フロマGのチーズときどき食文化

チーズのゆりかご

2019年10月15日掲載

チーズのゆりかご
ヨーロッパのチーズ工房を巡り、無数の見知らぬチーズに出会うたびに、人間の想像力と創造力のすごさに感じ入ってしまうのです。しかし、どのチーズも最初は乳という液体を凝固させ水分の一部を除くという、原理としては単純な方法で生み出されます。それを発酵室あるいは熟成室の棚というゆりかごの上に並べ、人の感性を頼りに数日間、長い物では数年間かけて、それぞれの個性を育てていくのです。そして、このゆりかごの上には毎日作られるチーズが並ぶわけですから、生まれたてのチーズの初々しさや、数ヵ月、あるいは数年かかって成長したチーズの威厳というのも同時に感ずることができるのです。

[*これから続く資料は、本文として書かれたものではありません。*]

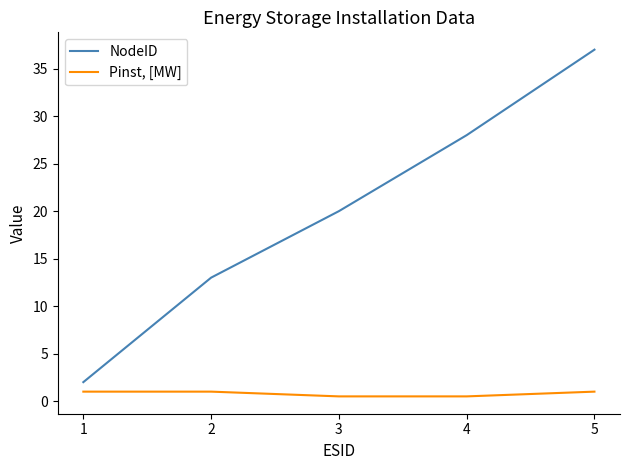

List the series in order of their overall mean, highest first.

NodeID, Pinst, [MW]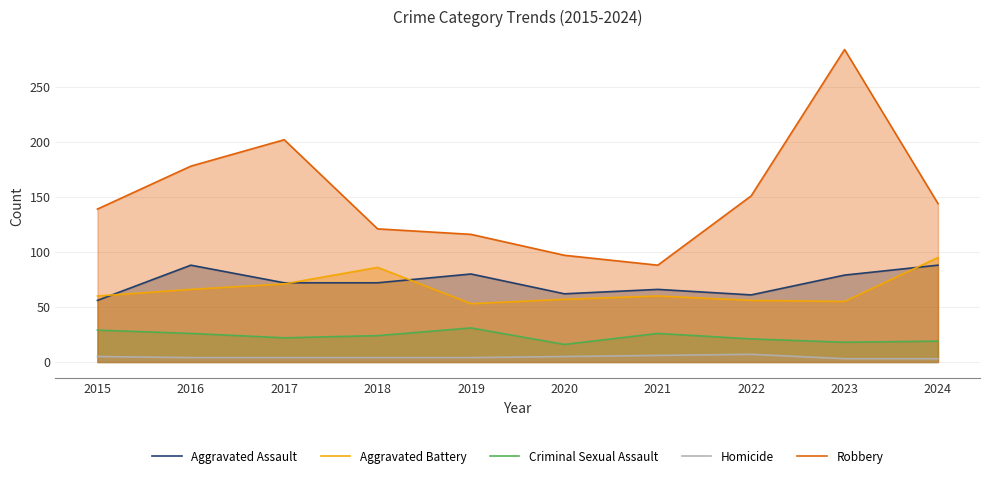

True or false: Robbery and Homicide cross at least once.

False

その一端を写真でお見せしましょう。

1.南フランスの小さなシェーヴル 

一点目の写真は南フランスで撮ったものですが、大きさを言えば高さが5センチほどのヤギ乳のチーズです。この初々しさと危うさを含んだ美しさはどうだろう。今にも壊れそうな怖さがありますね。
チーズを乗せた台に赤を使っているのは何か意味があるのでしょうか。でもそのおかげ写真がご覧のように可愛らしく映りました。このチーズは水分が抜けて形ができたら、真ん中に楊枝を刺しバラット(昔のバターを造る器具)の形にしてお店に並ぶのでしょうか。

2.パルミジャーノの形をつくる。

次の写真は、めったに見ることのできないパルミジャーノ・レッジャーノの熟成初期のものです。
でき上ったパルミジャーノの側面は膨らんだ太鼓型をしていますが、最初は円筒形の型に入れてチーズのおおよその形を作っていきます。次に、この写真のようにステンレス製の締め付け自在の型にはめて太鼓型にするのですが、この時内側にドット文字でチーズ名が彫られたステンレス板を巻いて側面にチーズ名を刻印するのです。

3.カビが繁殖したヴァランセ

3点目のチーズは何やら汚らしく見えますね。これは、ナポレオンの外相だったタレイランの城があるヴァランセ村のチーズです。
ロワール流域で作られるシェーヴルはなぜかチーズに木炭の粉をまぶすのです。セル・シュール・シェールやサント・モールなどもそうですが、でき立ては本当に真っ黒ですが、熟成が進むと表面にカビが来てギョッとするような外観になる。でもこれくらいにならないと本当のおいしさにはならないとか。

4.スプリンツの縦置き熟成 

4点目の写真はどうでしょう。ピカピカでつるつるです。大型の長期熟成チーズでこれほど美しいものはないでしょうね。熟成の途中から写真のように縦置きにして16ヵ月熟成させる。スイスで最も古いといわれるチーズでSbrinzと書いてスプリンツと読みますが、古くからイタリアに輸出されていたので、この読みはイタリア訛りではないかという説もあるのです。非常に硬いので鰹節削りに似た道具で薄く削って食べます。

5.びしょ濡れのカブラレス

5点目の写真を見てください。いま時のチーズは清潔で快適な環境のもとで、蝶よ花よと育てられるのに、このチーズは照明もない自然の洞窟で育てられています。ヘッドライトを借りて洞窟の中に入ると上から地下水が降ってくる。よく見れば写真のように、びしょぬれのチーズもあるのです。ここはピスコ・デ・エウロパと呼ぶスペイン北部の岩山が連なる谷間の洞窟です。この過酷なゆりかごで育てられているのはカブラレスと呼ぶスペインのブルーチーズの銘品です。